**Using the information**
• a. In the article on the KLM–Northwest conflict, KLM President Pieter Bouw proposes blending the two companies into a single binational organization. Using one to three sentences, explain why the Americans are horrified by this proposal.
• b. Write the next part of the article on the KLM–Northwest conflict, starting right after its final paragraph.

**Provided text**

....

Don't let the facade fool you. Behind the scenes lurks a marriage from hell, an eye-gouging, rabbit-punching slugfest, with accusations flying like dinner plates, and one combatant, KLM, running to court hurling charges of spousal abuse. Though some signs of strife have popped up in public from time to time, the full story hasn't been told till now. FORTUNE assembled the first inside account by interviewing angry players on both sides and by mining a trove of internal memos, letters, and contracts. What emerges is the saga of a wealthy household that can't keep from tearing itself apart.

The conflict pits Checchi and Wilson, two highflying financial guys, against a bunch of stubborn airline burghers from KLM. The motives are basic: Both sides think they know best how to run an airline, and want to call the shots. Though they deny it, the Dutch have been trying to eject Checchi and Wilson for years and still haven't abandoned hope. KLM President Pieter Bouw has declared that he'd like to blend both companies into a single, binational organization along the lines of Unilever and Shell. That suggestion horrifies the Americans, who are certain KLM would end up running the show. Says Wilson: "They can wrap themselves in tulips all they want. Their real agenda is controlling Northwest Airlines."

So far, their amazing financial agility--the Dutch would say slipperiness--has enabled Wilson and Checchi to thwart KLM's bid for more power through the combination of a poison pill and creative money raising. Though it's currently illegal for a foreign carrier to own a U.S. airline, KLM has lobbied for changes in the rules, while pushing to acquire as much of Northwest as is legally allowed.

So bitter is the clash for control that the Dutch and the Americans threaten to wreck an alliance yielding $200 million a year in operating profits. "This relationship is dysfunctional," complains Wilson. The top brass from the two carriers don't even talk. In February the Dutch directors resigned from the three Northwest board seats KLM controls. Four months later, the seats remain vacant. In the latest twist, KLM is reportedly talking to American Airlines about replacing Northwest as its U.S. partner if the alliance falls apart.

In part, the fight is a classic clash in cultures, a collision of two diametrically opposed philosophies of doing business. "It's the European way vs. the American way," says Bouw, and the two agendas mix like wooden shoes at a Hollywood gala. This contrast in style exceeds anything invented by that chronicler of European-American strife, Henry James. The Dutch are bluff, unpretentious types who collect modest salaries and disdain glitz. The stocky, ruddy-faced Bouw is a company lifer who unwinds by rowing a shell on the canals near Amsterdam. "Mr. Bouw doesn't like photographers or talking about himself," cautions an aide.

Checchi, 48, and Wilson, 56, live like California royalty. Movie-star handsome, Checchi (rhymes with Becky) occupies the Beverly Hills estate that once belonged to Sidney Poitier. His patrician partner resides a mile away in Holmby Hills. Wilson's mansion, the house movie legend Louis B. Mayer built for his daughter, sits across a dramatic gorge from Barbra Streisand's aerie and faces the manse of Gregory Peck. "He's a great guy," allows Gary of Greg.

....

**Data shown**
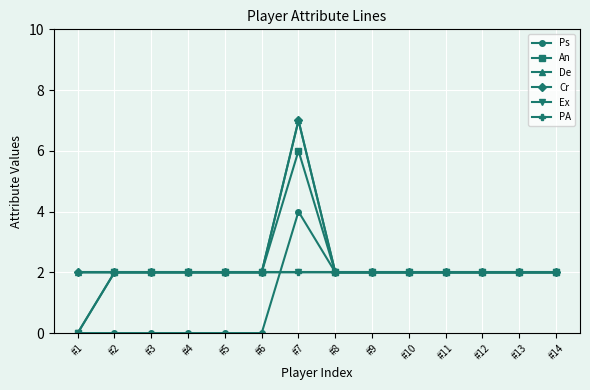

Is the value of Ps at #4 greater than the value of An at #12?

No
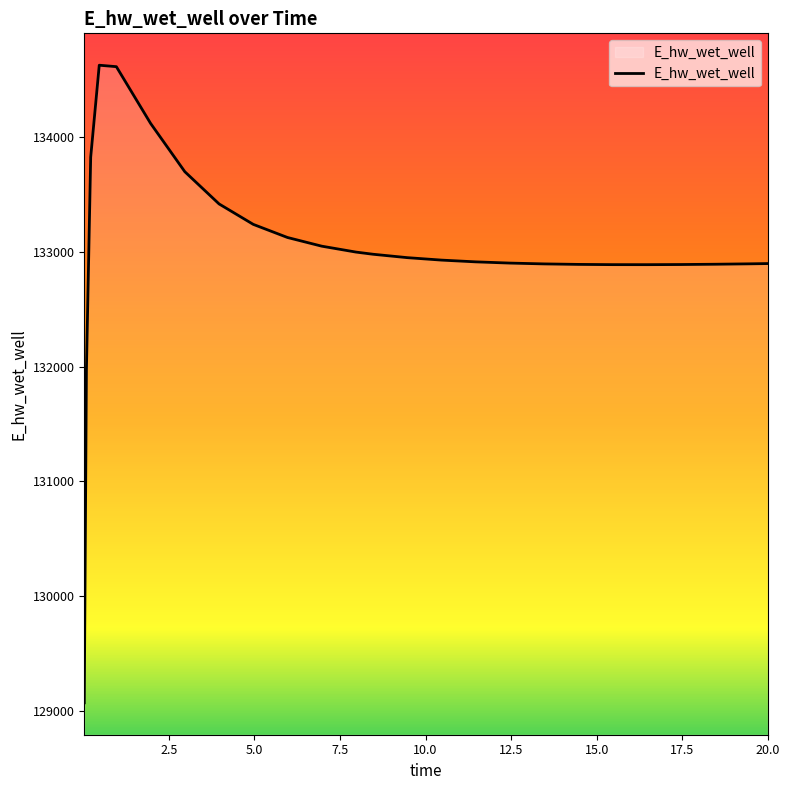

What is the maximum value shown in the chart?

134628.0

....

**Results for each task**
• a. The Americans are certain that in a combined binational organization, KLM would end up running the show. Wilson says that KLM's real agenda is controlling Northwest Airlines.

• b.
Each side takes pleasure in caricaturing the other. When they're not comparing Bouw's machinations with the antics of the hapless Inspector Clouseau, Checchi and Wilson paint the folks at KLM, which is 38% owned by the Dutch government, as plodding bureaucrats envious of the millions Northwest's managers have earned on surging stock. "That's laughable," retorts Bouw. "We're not jealous. We just appreciate our own values." For his part, Bouw sees Checchi and Wilson as financial carpetbaggers.

Like most Europeans, the Dutch prize operating expertise over financial engineering, regarding LBO-types as speculators. They view themselves as experts in their chosen business. They are prudent, long-haul investors who shun high risk and leverage. They show a near-religious devotion to the concept of book value--they like to pile up cash and minimize debt. Picture their frustration flying with daring, on-the-edge dealmakers like Checchi and Wilson. "We're airline people, they're not," grouses Bouw. "These guys are here for the short term. They're investing in hotels one day, airlines the other day, and who-knows-what tomorrow." KLM argues Checchi and Wilson are betting on more good times ahead when they should be hoarding for stormy weather (see box). Says Bouw: "You have to fix the roof when the sun shines to get ready for the thunderstorms."

The cautious Dutch approach drives Checchi and Wilson just as crazy. Leverage and risk are in their blood. The Americans argue that sharp dealmaking--LBOs, spinoffs, or mortgaging assets--can dramatically boost stock prices and work well with a sound operating strategy. For the Yankees, cash flow is king. Why worry about Northwest's $3 billion debt, as long the company generates plenty of cash to cover its interest payments? Says Checchi: "Pieter Bouw lacks financial focus and strategic expertise."

While it's impossible to say for sure how all this rancor will play itself out, the two sides seem headed for more trouble. The Dutch would like to buy additional shares in Northwest, but Checchi and Wilson have stymied their adversaries by installing a poison pill that prevents KLM from raising its stake. If the Dutch exceed the 19.3% of Northwest they already own, the pill would flood the market with millions of new shares, which would dramatically dilute KLM's position. Bouw retaliated in December by suing to undo the pill. In the end, the wrangling could lead to anything from a Dutch bid for Checchi's and Wilson's shares to a divorce that prompts KLM to sell its stake.

The current standoff is especially vexing to the Dutch because they, not Checchi and Wilson, put up most of the loot to buy Northwest in the first place. In 1988, Wilson--then the CFO of Walt Disney--discovered just the kind of vehicle he coveted in order to step up from an executive to an owner: Northwest Airlines. To Wilson, who quickly recruited his old pal Checchi, Northwest held a vastly underexploited trove of assets, ranging from big land holdings in downtown Tokyo to a virtually debt-free fleet--all easily mortgaged--in an industry that was then soaring.

By March of 1989, Wilson and Checchi had accumulated 4.9% of Northwest's shares at a bargain price, a move which eventually put the airline into play. A bidding war for Northwest ignited in April, attracting suitors like Marvin Davis. Checchi and Wilson, with a team of partners, won the contest, paying $3.8 billion for the airline in a giant LBO. Though the price was lofty, Checchi and Wilson, by virtue of buying their initial shares on the cheap, ended up owning 44% of Northwest for a minuscule $40 million.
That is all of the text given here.